In about 13 months, Boehnen said he expects IARPA will invite the groups to subject their prototypes to a common test in Washington. Potential solutions include technology that can detect if the finger that’s being scanned is alive by searching for evidence of blood flow and examine the light properties of an iris scan to confirm its integrity. Products might also scan faces, irises and fingerprints simultaneously because it's harder to disguise all three at once.
President Donald Trump’s travel ban, which attempted to block travelers from several Muslim-majority countries from entering the United States, also directed the Department of Homeland Security to invest in biometric tracking systems to process all travelers entering and exiting the country. IARPA often transitions early-stage technology into the intelligence community, but potential customers might include other federal agencies who rely on biometric databases, Boehnen explained.

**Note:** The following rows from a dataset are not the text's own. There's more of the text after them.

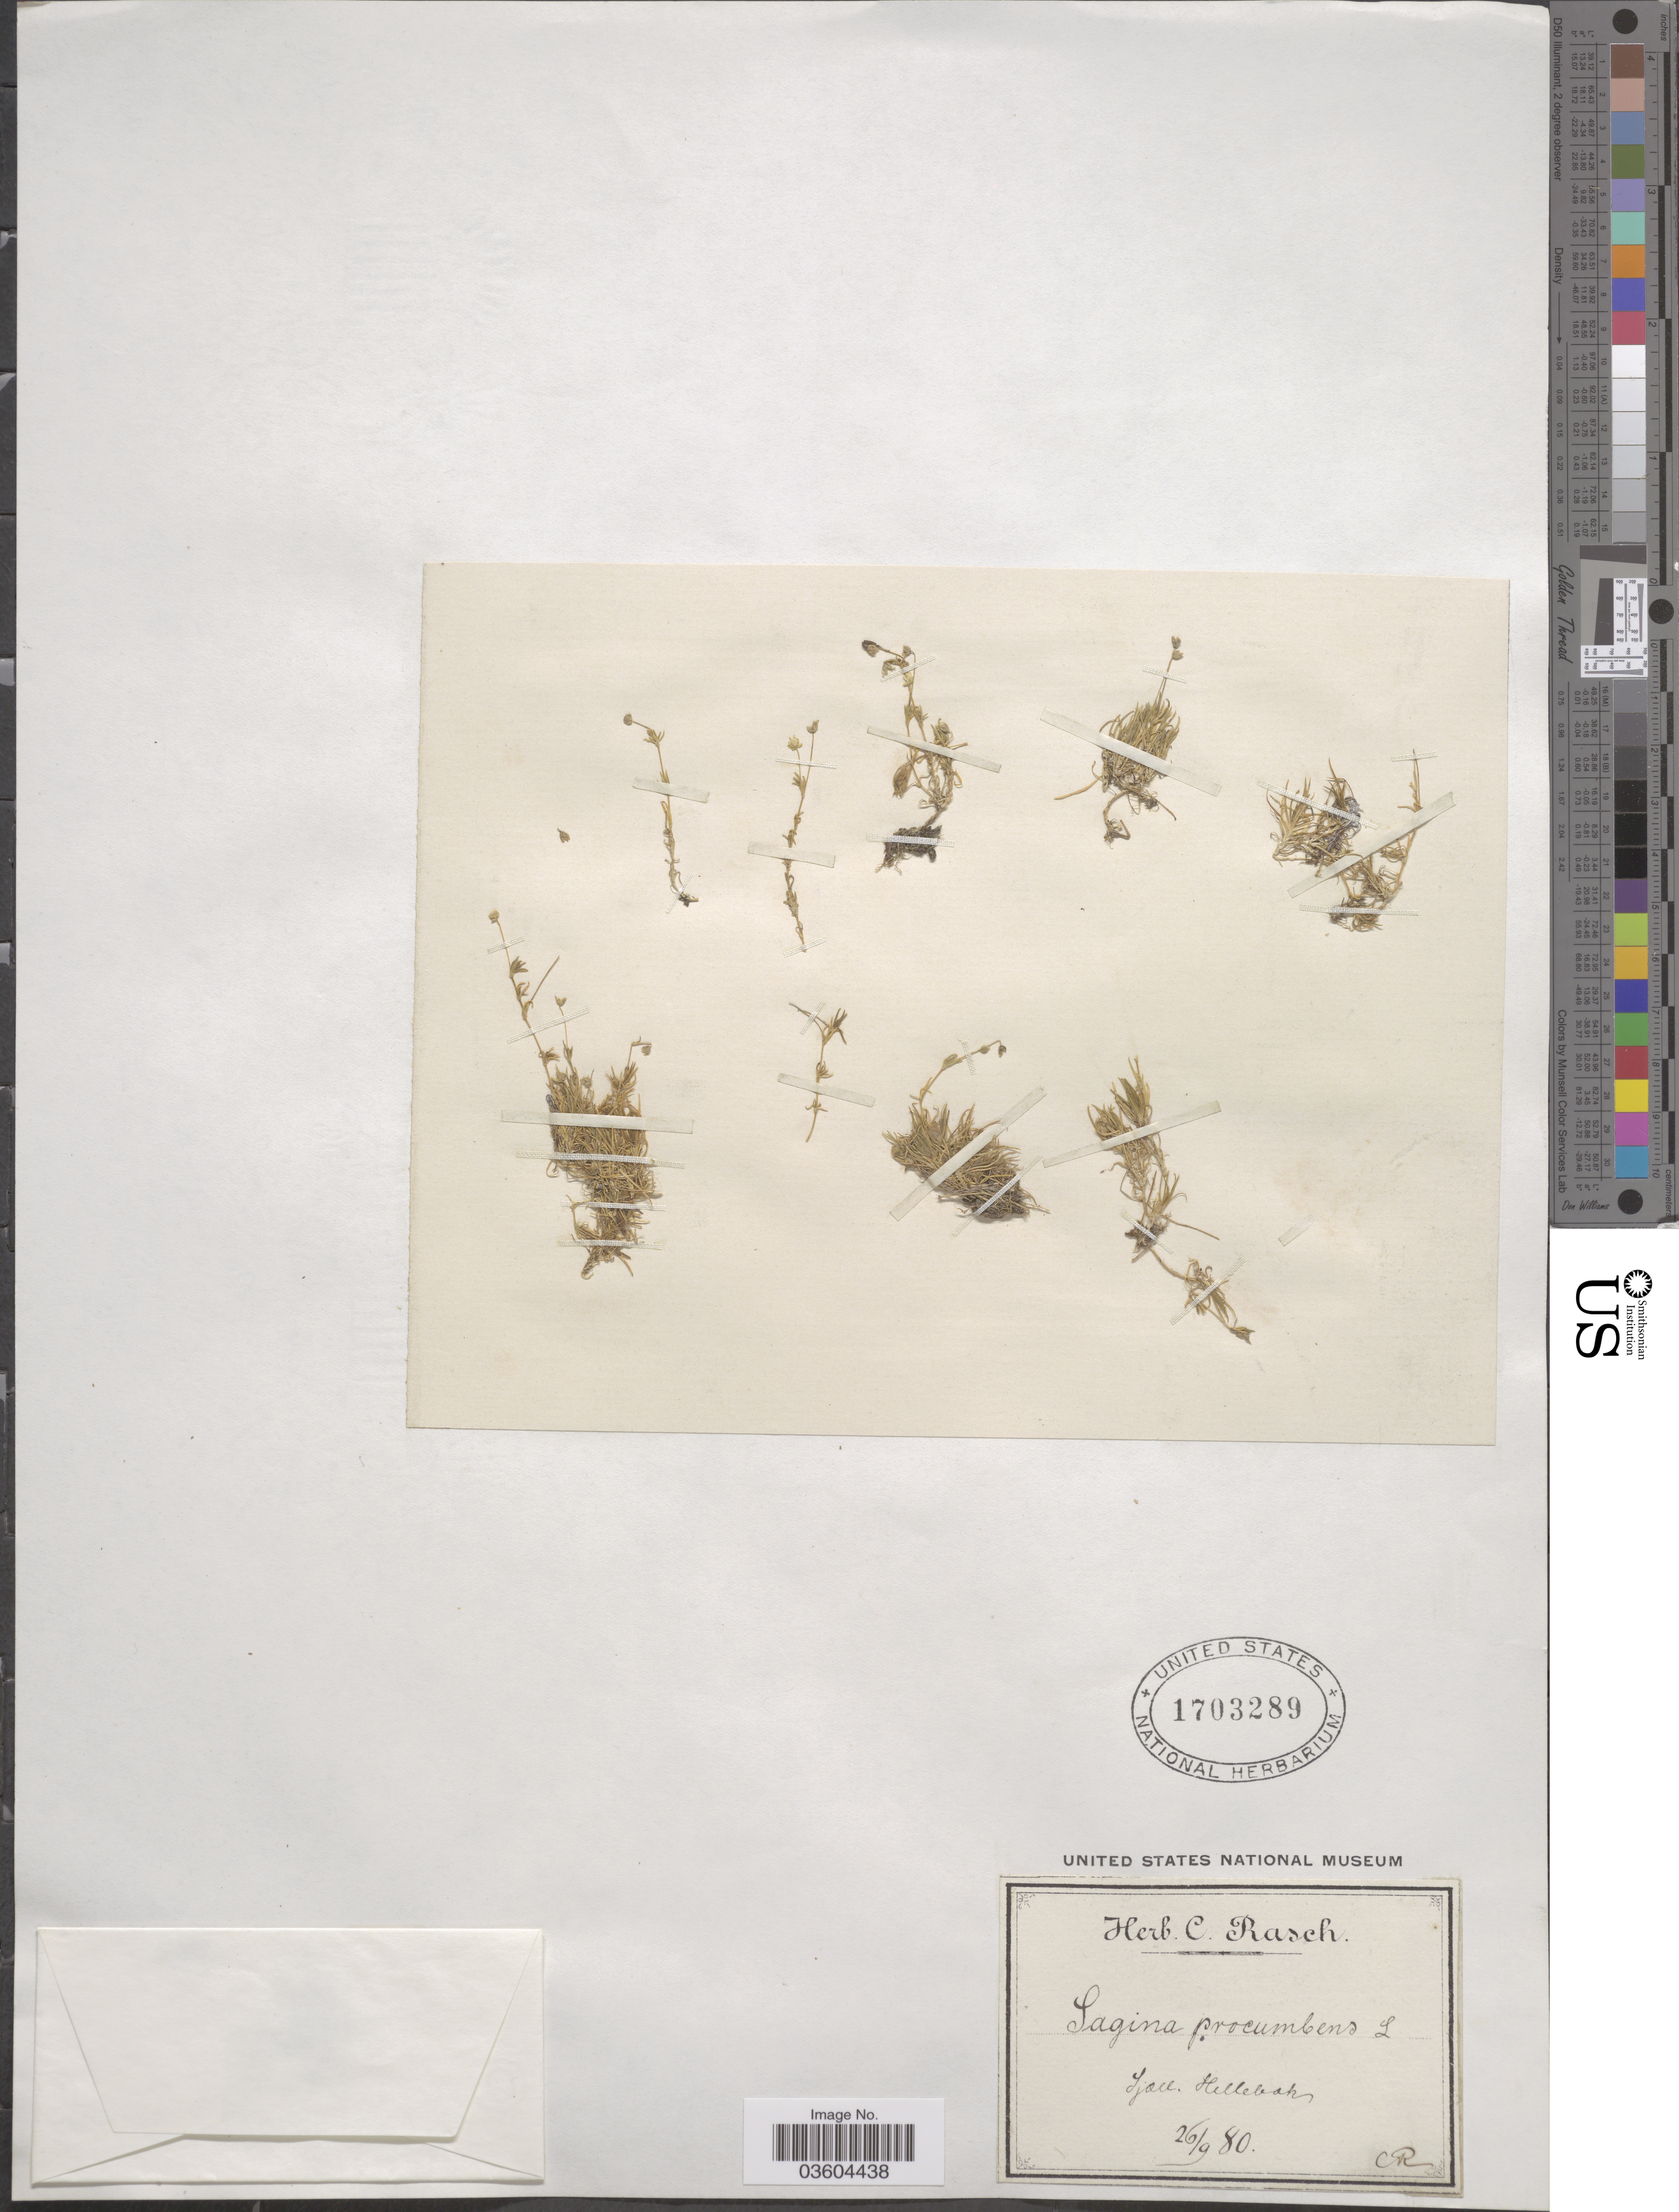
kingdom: Plantae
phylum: Tracheophyta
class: Magnoliopsida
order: Caryophyllales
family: Caryophyllaceae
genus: Sagina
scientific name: Sagina procumbens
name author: L.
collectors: C. Rasch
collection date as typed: Transcribed d/m/y: 26/9/80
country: Denmark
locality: Sjoce. Hellebak.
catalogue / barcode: US 1703289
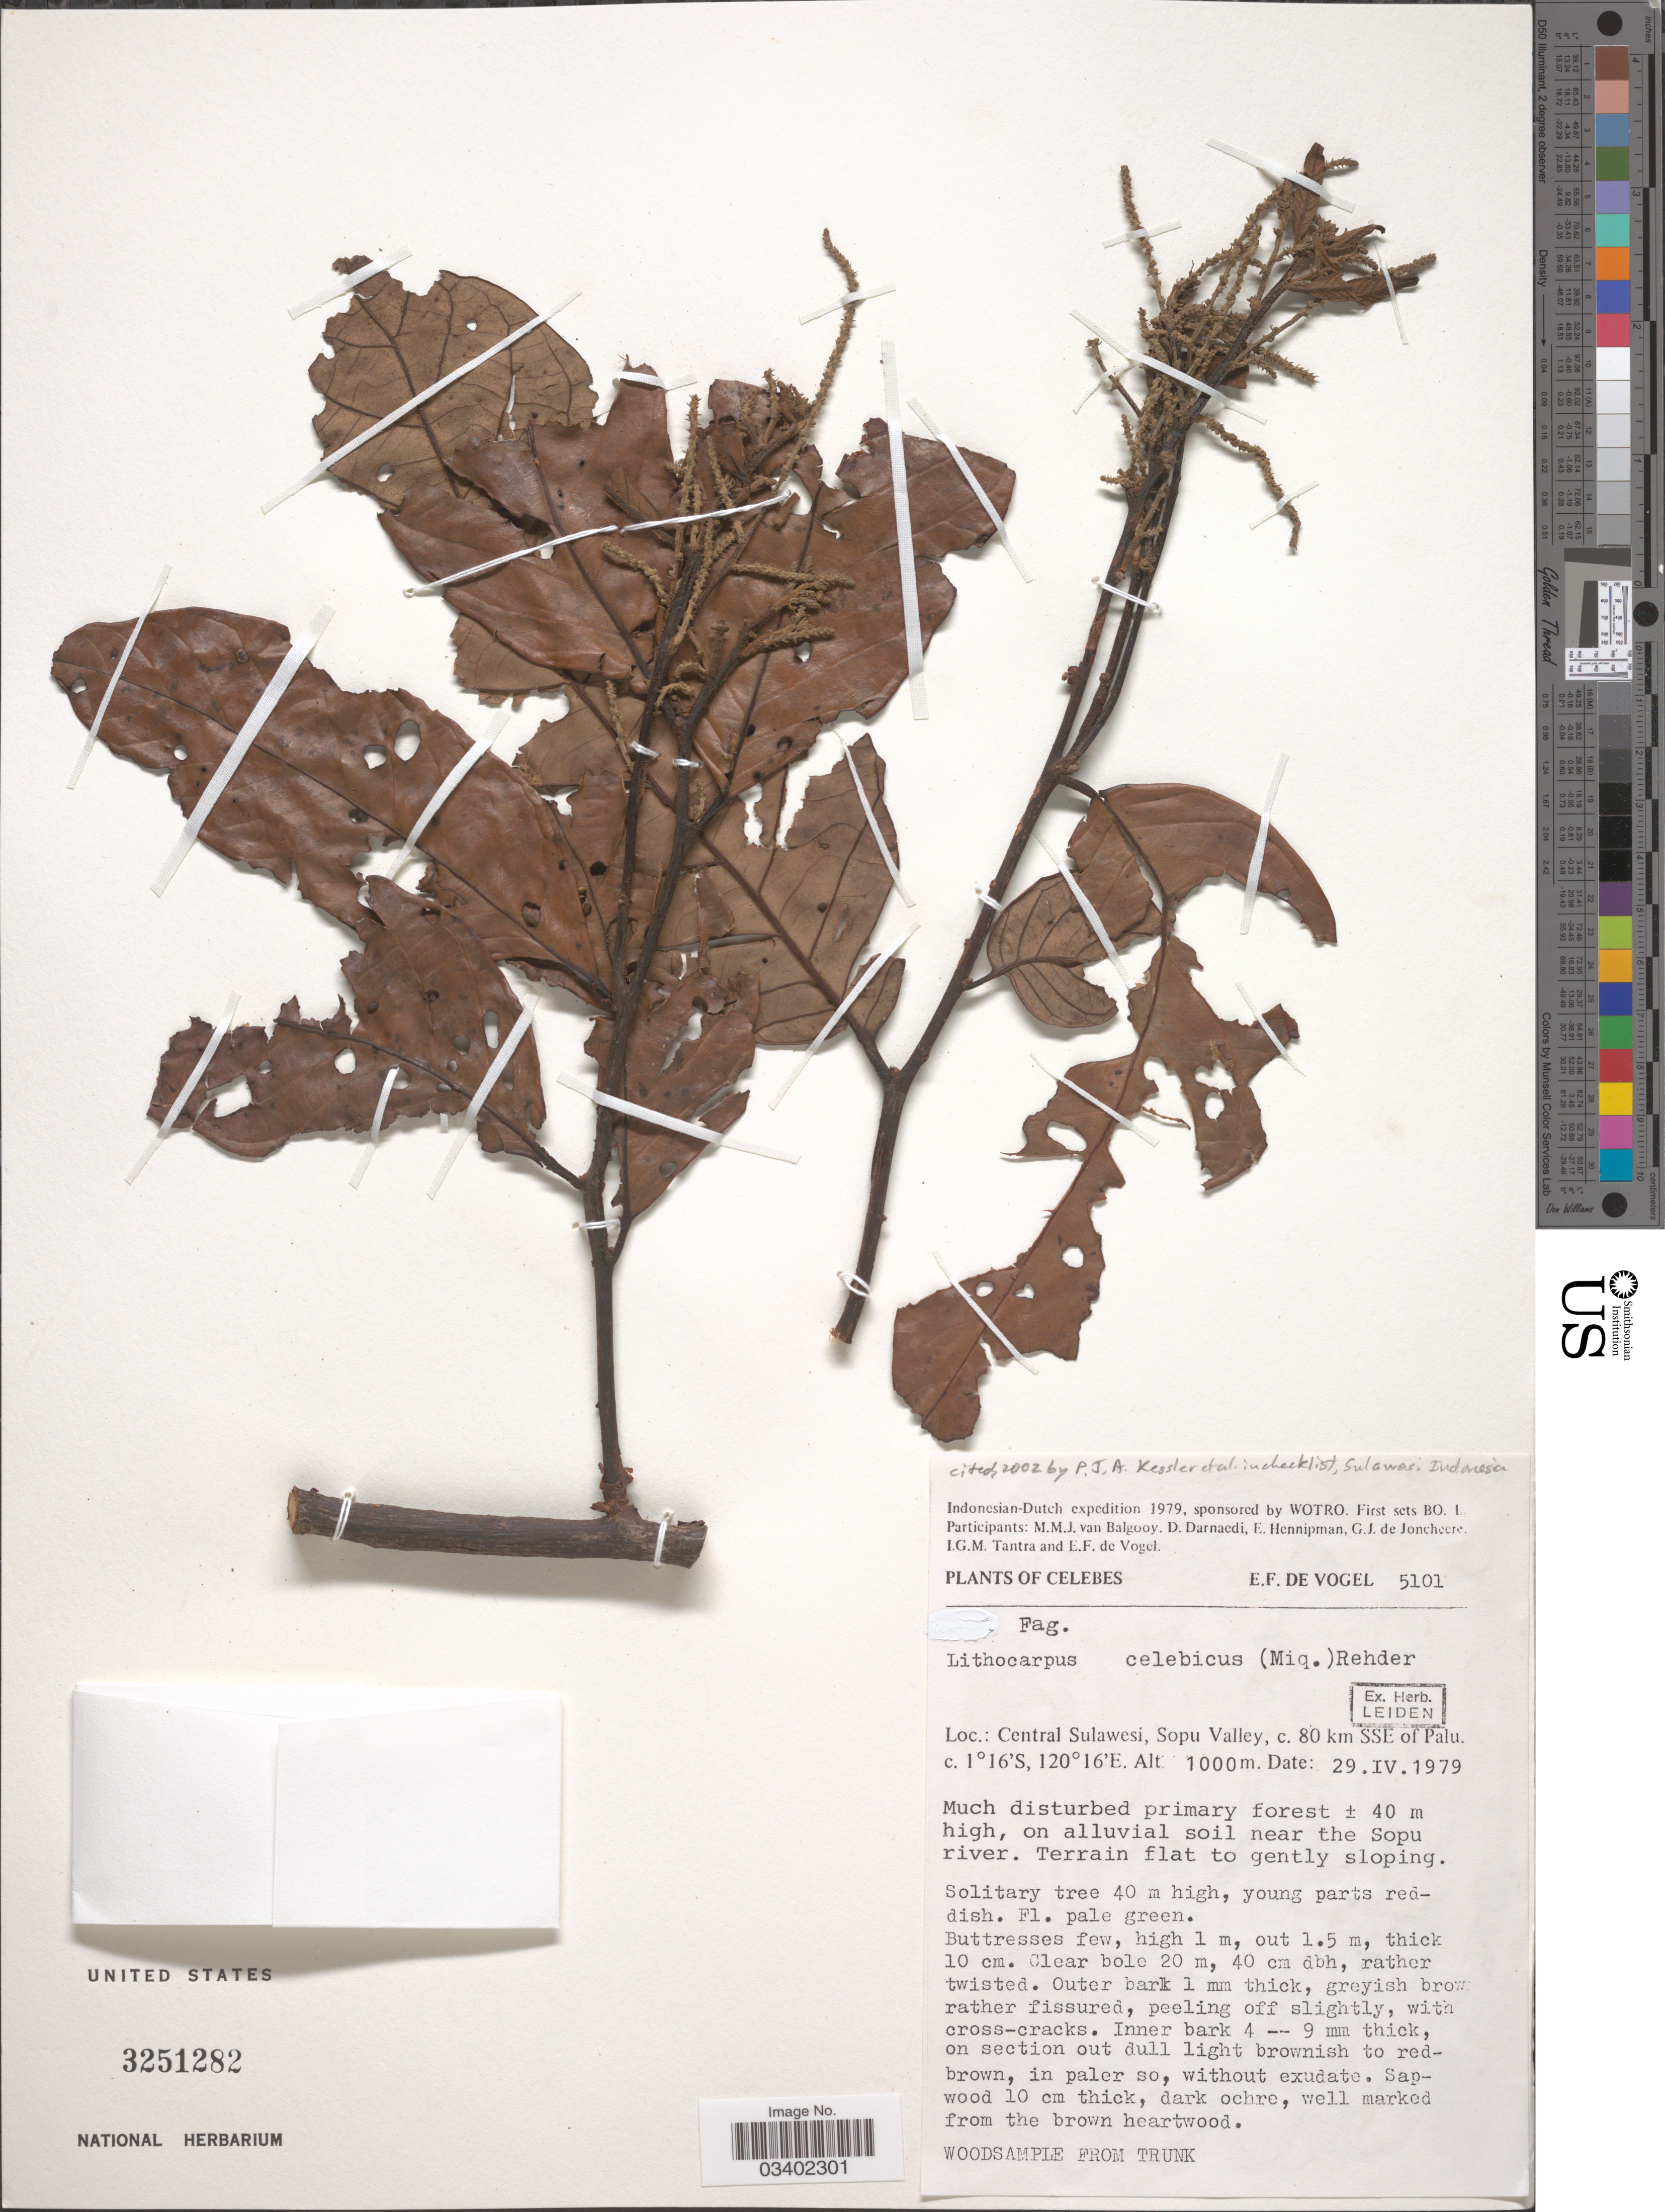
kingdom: Plantae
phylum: Tracheophyta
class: Magnoliopsida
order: Fagales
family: Fagaceae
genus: Lithocarpus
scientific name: Lithocarpus celebicus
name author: (Miq.) Rehder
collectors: E. F. de Vogel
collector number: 5101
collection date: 1979-04-29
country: Indonesia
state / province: Sulawesi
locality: Celebes. Central Sulawesi, Sopu Valley, c. 80 km SSE of Palu.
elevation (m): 1000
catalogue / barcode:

The Odin program isn’t focused on a specific type of attack scenario, Boehnen explained. Though “we’re trying to ensure security across a really wide range of government uses,” he said commercial customers might be interested as well—and in fact, IARPA has struggled to retain biometric research teams when large companies, including Google, recruit them.
The agency has lost at least two “high-quality teams” to Google, Boehnen said. And though it’s a challenge, “in one sense that’s a compliment because it means we’re working on the right problems. We’re funding the right people.”